§ Texto fornecido:
══════

Vocês podem estranhar minha presença neste espaço, afinal não passo de uma alma penada. Alma penada sim, mas minha energia vital não está totalmente esgotada, de forma que ainda sinto os eflúvios vindos desse mundo de expiação e provas habitado pelos caros colegas.
Aqui em minha cripta as coisas andam movimentadas. Vez por outra saio, dou uma volta pela necrópole para encontrar alguns amigos. Estou até agora procurando pelo meu herói, o Spirit, mas o pessoal daqui já me disse que ele só aparece quando o Will Eisner, seu pai, resolve flanar até as necrópoles brasileiras. Fico no aguardo.
Na igreja - sim eu entrava em igrejas, mas somente nas missas de sétimo dia, batismos casamentos e crismas - sempre me disseram que a morte é o descanso eterno. Bem, não é, principalmente quando a Bebeloira resolve aparecer para rogar-me pragas e certificar-se de que estou realmente com as narinas cheias de algodão. Não suporto mais ver aqueles ridículos bonequinhos de voodoo castrados e com um alfinete no cu, que ela teima em jogar em meu túmulo. Mas vou avisando que não adianta nada, pois sou espada até na morte e se não tenho o perispírito fechado (corpo já não há), garanto que pelo menos meu cu, ainda que energético, está bem vedado.

══════

§ Dados abaixo:

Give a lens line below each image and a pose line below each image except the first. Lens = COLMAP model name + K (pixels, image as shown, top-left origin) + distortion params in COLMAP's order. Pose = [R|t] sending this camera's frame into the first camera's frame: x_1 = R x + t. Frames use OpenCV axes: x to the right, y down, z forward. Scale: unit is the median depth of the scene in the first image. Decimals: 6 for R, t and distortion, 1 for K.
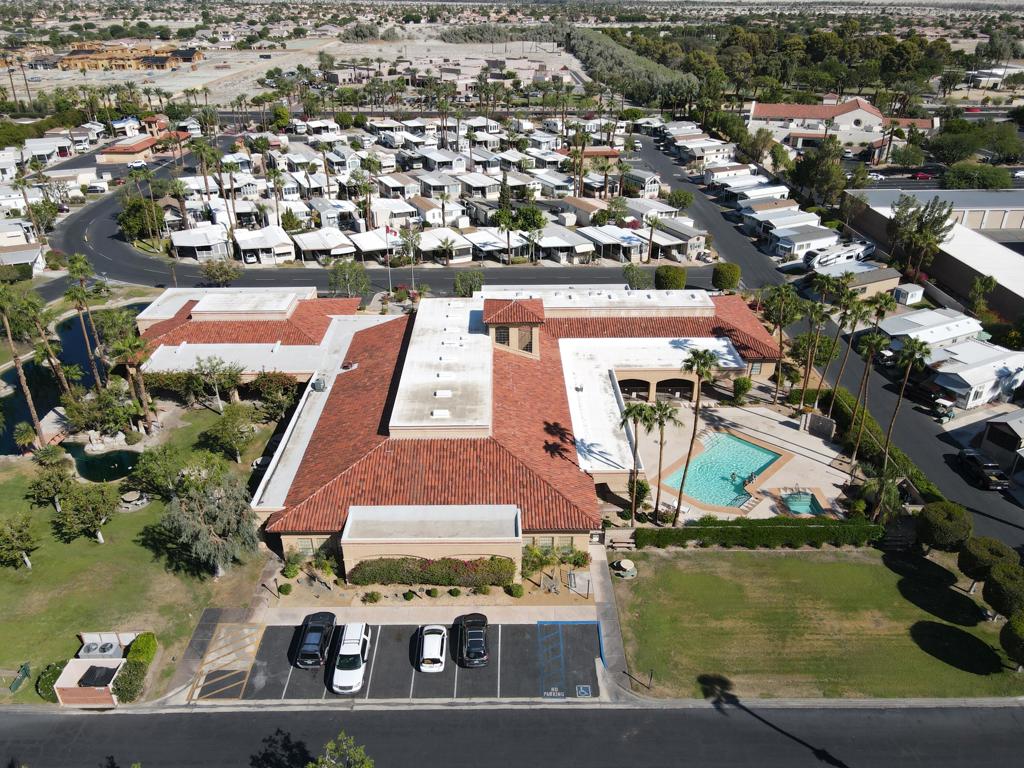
lens RADIAL K [[753.5, 0, 512.0], [0, 753.5, 384.0], [0, 0, 1]] dist [0.000558, 0.006698]
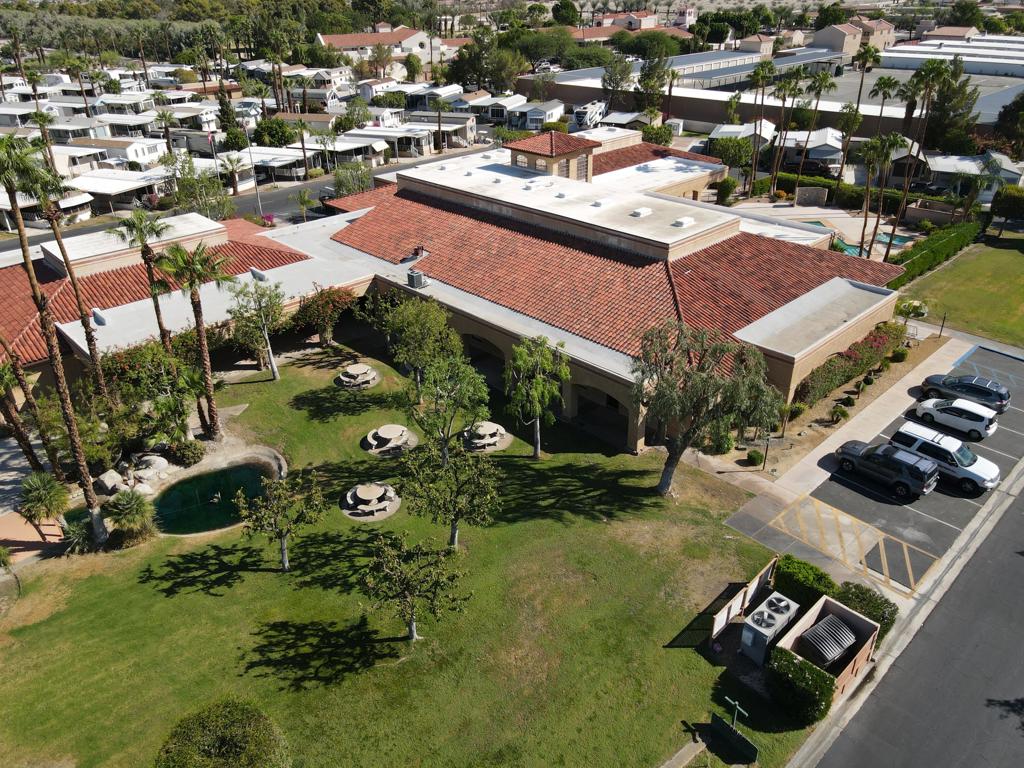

══════

Por favor, copie do texto fornecido acima tudo o que vai de "Vocês podem estranhar" até "Fico no aguardo.", sem nenhuma alteração.

Vocês podem estranhar minha presença neste espaço, afinal não passo de uma alma penada. Alma penada sim, mas minha energia vital não está totalmente esgotada, de forma que ainda sinto os eflúvios vindos desse mundo de expiação e provas habitado pelos caros colegas.
Aqui em minha cripta as coisas andam movimentadas. Vez por outra saio, dou uma volta pela necrópole para encontrar alguns amigos. Estou até agora procurando pelo meu herói, o Spirit, mas o pessoal daqui já me disse que ele só aparece quando o Will Eisner, seu pai, resolve flanar até as necrópoles brasileiras. Fico no aguardo.